The pattern is now established. Israel blames Arab "terrorism" for lack of progress in the "peace process" and refuses to make "concessions" (i.e. fulfil Israel's commitments) in the agreement. He then announces new settlements on stolen land - and gives further provocation to would-be Palestinian murderers.

By year's end, the corruption of the dictatorial and brutal Arafat was complete when he agreed to allow the CIA to decide which Palestinians should or should not be released from prison.

Mr Netanyahu, meanwhile, went in for a little "terrorism" of his own, sending at least two Israeli murderers to kill an official of Hamas - which claimed at least two of this year's bombings - in the capital of friendly Jordan, whose King Hussein is increasingly despised by his own people for his peace with Israel. The Israeli secret service was blamed for "botching" the attempted murder - not for trying to carry it out against all international law - but it was enough to convince the Arabs that Israel did not want peace.

For when Mrs Albright tried to court them to attend the Qatar Arab-Israeli economic summit, almost all boycotted the meeting, preferring instead to turn up at Tehran - in the capital of America's principle adversary in the Middle East - for an Islamic summit at which Iran's new president, Mohamed Khatami, issued an unprecedented call for a dialogue with the "American people". President Clinton, still fearful of the Israeli lobby which now virtually controls US Middle East policy, said he'd like a dialogue too - on "terrorism" and the Middle East "peace process", the two subjects upon which the Iranians have no interest in talking to the Americans.

But the Europeans - having stormed out of Iran when a German court blamed the supreme leadership for the murder of Kurdish opponents in Berlin - crept back to Tehran in the autumn to continue their own dialogue with one of the Middle East's great oil nations. All over the region, Arabs, too, wanted to ask the Europeans - the very nations which created the morasse in which the Middle East finds itself - for help. They wanted a European initiative, European pressure on Israel and on America. Some hope.

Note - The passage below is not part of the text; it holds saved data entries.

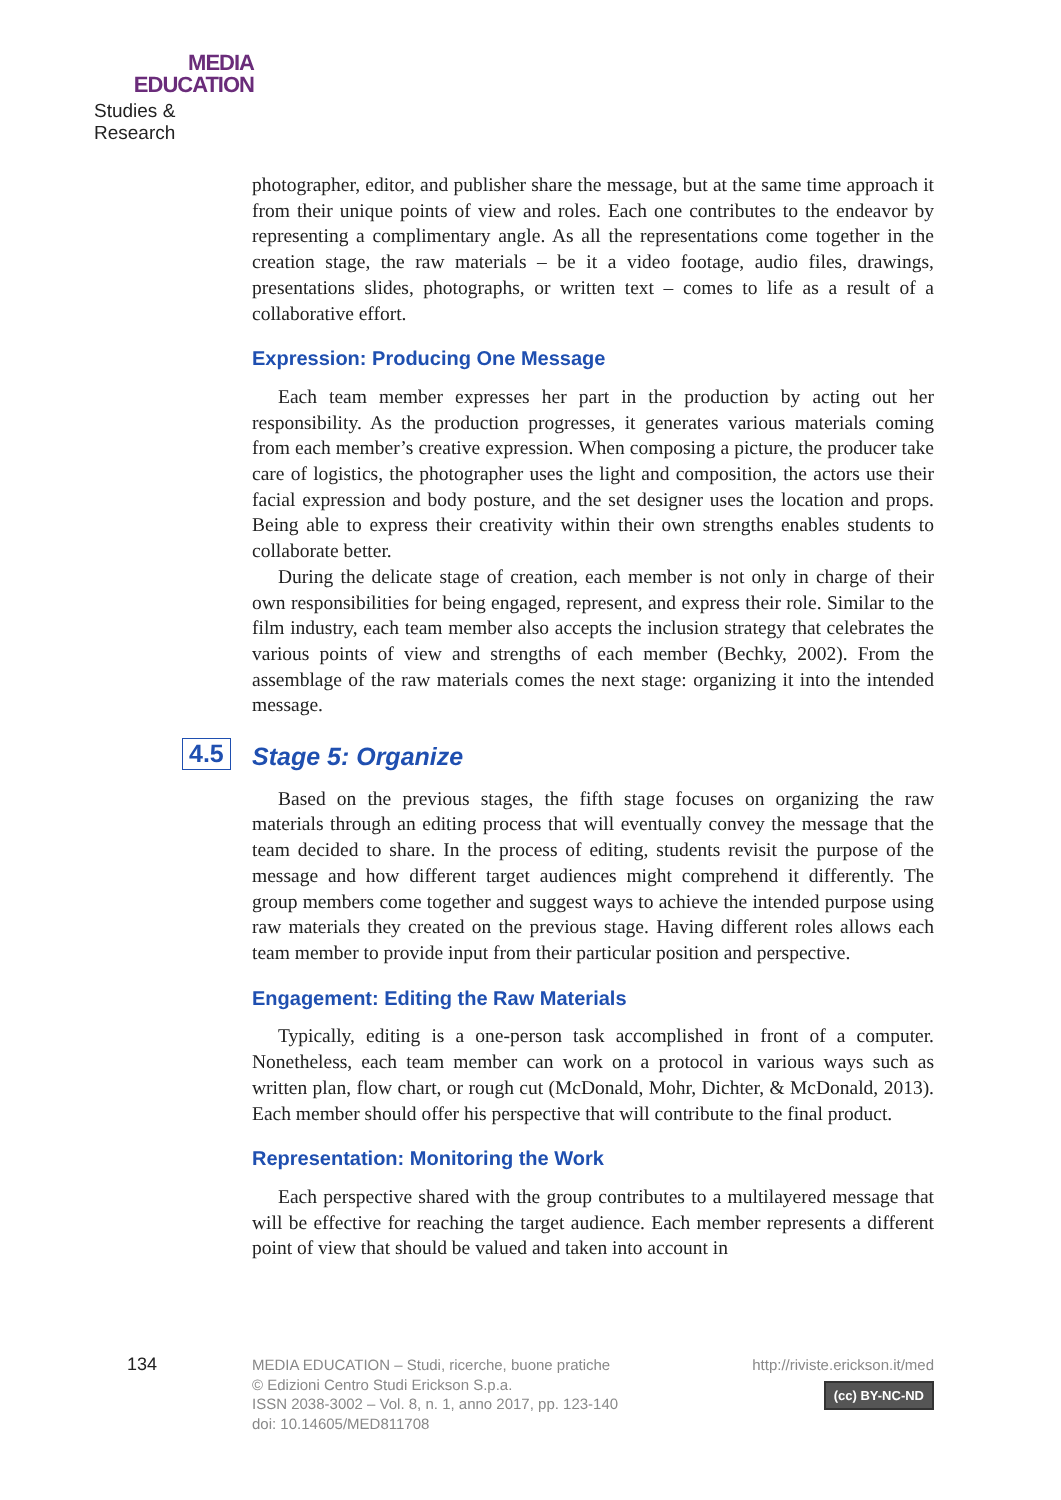MEDIA
EDUCATION
Studies & Research
photographer, editor, and publisher share the message, but at the same time approach it from their unique points of view and roles. Each one contributes to the endeavor by representing a complimentary angle. As all the representations come together in the creation stage, the raw materials – be it a video footage, audio files, drawings, presentations slides, photographs, or written text – comes to life as a result of a collaborative effort.
Expression: Producing One Message
Each team member expresses her part in the production by acting out her responsibility. As the production progresses, it generates various materials coming from each member’s creative expression. When composing a picture, the producer take care of logistics, the photographer uses the light and composition, the actors use their facial expression and body posture, and the set designer uses the location and props. Being able to express their creativity within their own strengths enables students to collaborate better.
During the delicate stage of creation, each member is not only in charge of their own responsibilities for being engaged, represent, and express their role. Similar to the film industry, each team member also accepts the inclusion strategy that celebrates the various points of view and strengths of each member (Bechky, 2002). From the assemblage of the raw materials comes the next stage: organizing it into the intended message.
4.5 Stage 5: Organize
Based on the previous stages, the fifth stage focuses on organizing the raw materials through an editing process that will eventually convey the message that the team decided to share. In the process of editing, students revisit the purpose of the message and how different target audiences might comprehend it differently. The group members come together and suggest ways to achieve the intended purpose using raw materials they created on the previous stage. Having different roles allows each team member to provide input from their particular position and perspective.
Engagement: Editing the Raw Materials
Typically, editing is a one-person task accomplished in front of a computer. Nonetheless, each team member can work on a protocol in various ways such as written plan, flow chart, or rough cut (McDonald, Mohr, Dichter, & McDonald, 2013). Each member should offer his perspective that will contribute to the final product.
Representation: Monitoring the Work
Each perspective shared with the group contributes to a multilayered message that will be effective for reaching the target audience. Each member represents a different point of view that should be valued and taken into account in
134
MEDIA EDUCATION – Studi, ricerche, buone pratiche
© Edizioni Centro Studi Erickson S.p.a.
ISSN 2038-3002 – Vol. 8, n. 1, anno 2017, pp. 123-140
doi: 10.14605/MED811708
http://riviste.erickson.it/med
(cc) BY-NC-ND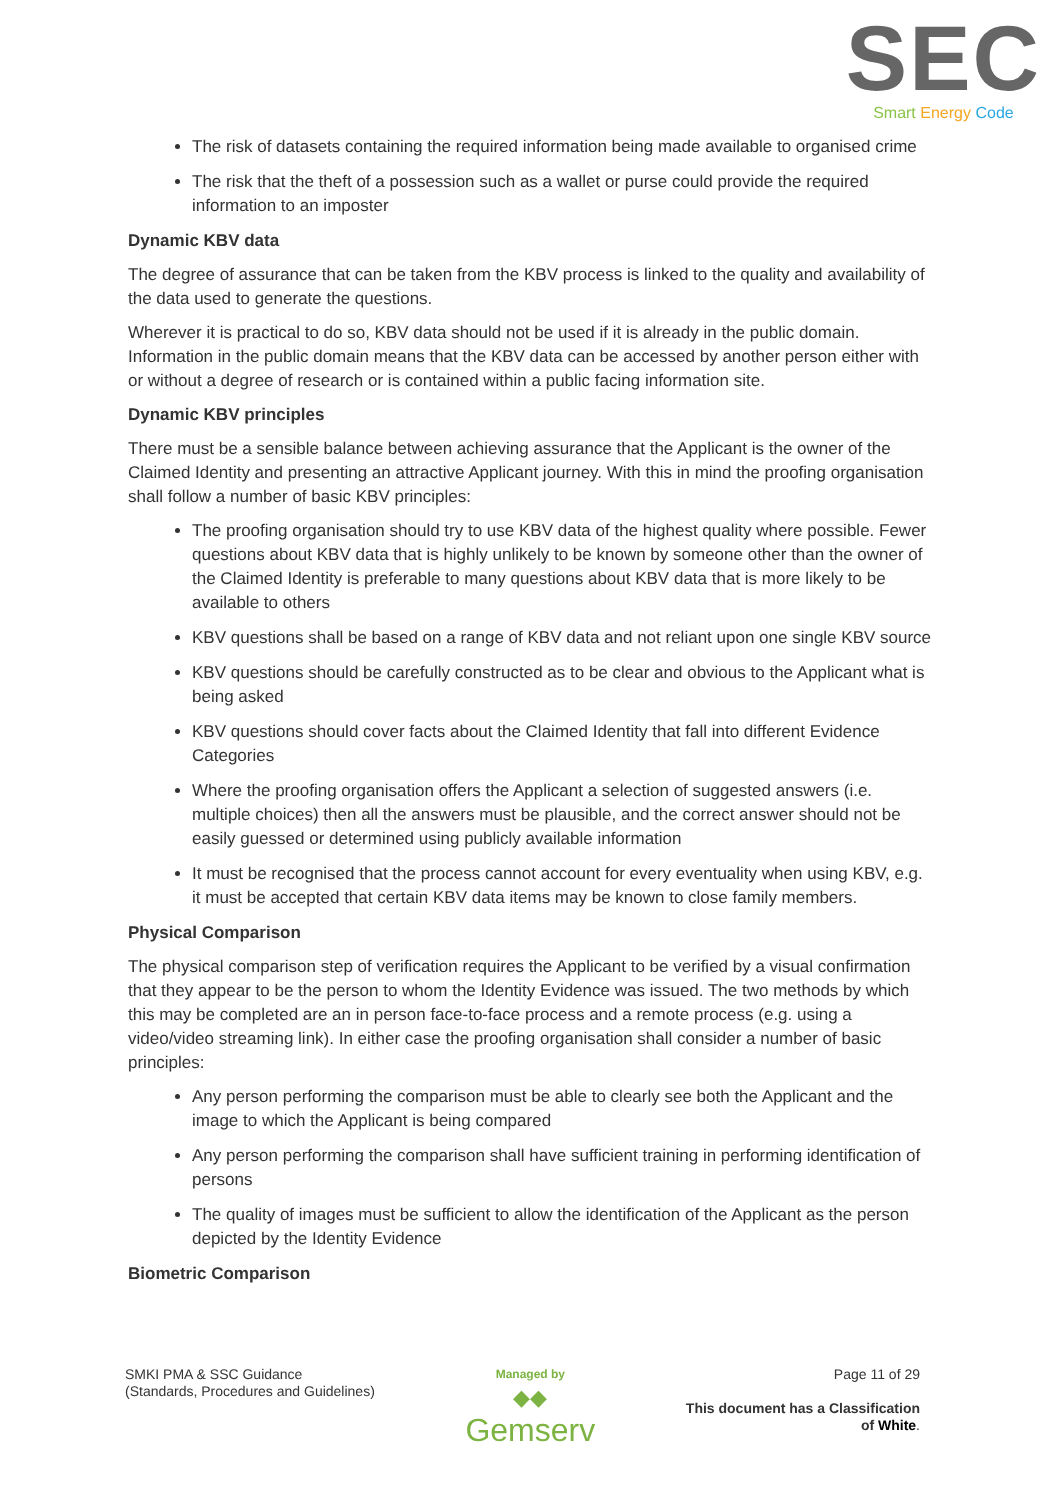SEC
Smart Energy Code
The risk of datasets containing the required information being made available to organised crime
The risk that the theft of a possession such as a wallet or purse could provide the required information to an imposter
Dynamic KBV data
The degree of assurance that can be taken from the KBV process is linked to the quality and availability of the data used to generate the questions.
Wherever it is practical to do so, KBV data should not be used if it is already in the public domain. Information in the public domain means that the KBV data can be accessed by another person either with or without a degree of research or is contained within a public facing information site.
Dynamic KBV principles
There must be a sensible balance between achieving assurance that the Applicant is the owner of the Claimed Identity and presenting an attractive Applicant journey. With this in mind the proofing organisation shall follow a number of basic KBV principles:
The proofing organisation should try to use KBV data of the highest quality where possible. Fewer questions about KBV data that is highly unlikely to be known by someone other than the owner of the Claimed Identity is preferable to many questions about KBV data that is more likely to be available to others
KBV questions shall be based on a range of KBV data and not reliant upon one single KBV source
KBV questions should be carefully constructed as to be clear and obvious to the Applicant what is being asked
KBV questions should cover facts about the Claimed Identity that fall into different Evidence Categories
Where the proofing organisation offers the Applicant a selection of suggested answers (i.e. multiple choices) then all the answers must be plausible, and the correct answer should not be easily guessed or determined using publicly available information
It must be recognised that the process cannot account for every eventuality when using KBV, e.g. it must be accepted that certain KBV data items may be known to close family members.
Physical Comparison
The physical comparison step of verification requires the Applicant to be verified by a visual confirmation that they appear to be the person to whom the Identity Evidence was issued. The two methods by which this may be completed are an in person face-to-face process and a remote process (e.g. using a video/video streaming link). In either case the proofing organisation shall consider a number of basic principles:
Any person performing the comparison must be able to clearly see both the Applicant and the image to which the Applicant is being compared
Any person performing the comparison shall have sufficient training in performing identification of persons
The quality of images must be sufficient to allow the identification of the Applicant as the person depicted by the Identity Evidence
Biometric Comparison
SMKI PMA & SSC Guidance
(Standards, Procedures and Guidelines)
Managed by
◆◆
Gemserv
Page 11 of 29
This document has a Classification
of White.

When Saddam Hussein ordered US weapons inspectors out of Iraq, President Clinton thought he could talk tough and launch a few more cruise missiles at the impoverished Iraqis. The Arabs told him to get lost. When Mrs Albright turned up in the region to dig the long-dead peace process out of its grave, the tough-talking secretary of state turned into a mouse, blandly mouthing Israeli government policies, claiming that killing was worse than "building houses" - her mendacious reference to stealing Arab land - and suggesting that settlement-building, which contradicts the very foundation of the peace, was legal. By the time she got round to mentioning Palestinian grievances, the Israelis were treating her with the contempt she deserved.

At all this, the bad guys of the region rejoiced: Saddam finished the year by telling the Americans they could not visit his palaces, even if they did think a warhead or two might be concealed under the four-poster beds. The Arab "partners for peace" turned up en masse to demonstrate their friendship towards the new Iran. And the Americans went on supporting the Algerian government (which is increasingly implicated in the massacres - or at least the failure to prevent them) and the Egyptian government, whose own corruption and brutality has helped provoke its own home-grown and vicious rebellion.

By year's end, the ceasefire in southern Lebanon was a charade, with villagers being killed - by Hizbollah but more frequently by Israelis - every week. Israel talked about fighting "a war against terrorism on two fronts", suggesting that a coming bloodbath would take place in both the West Bank and Lebanon. But whoever Mr Netanyahu thinks he might be fighting, the question must be asked: who would win?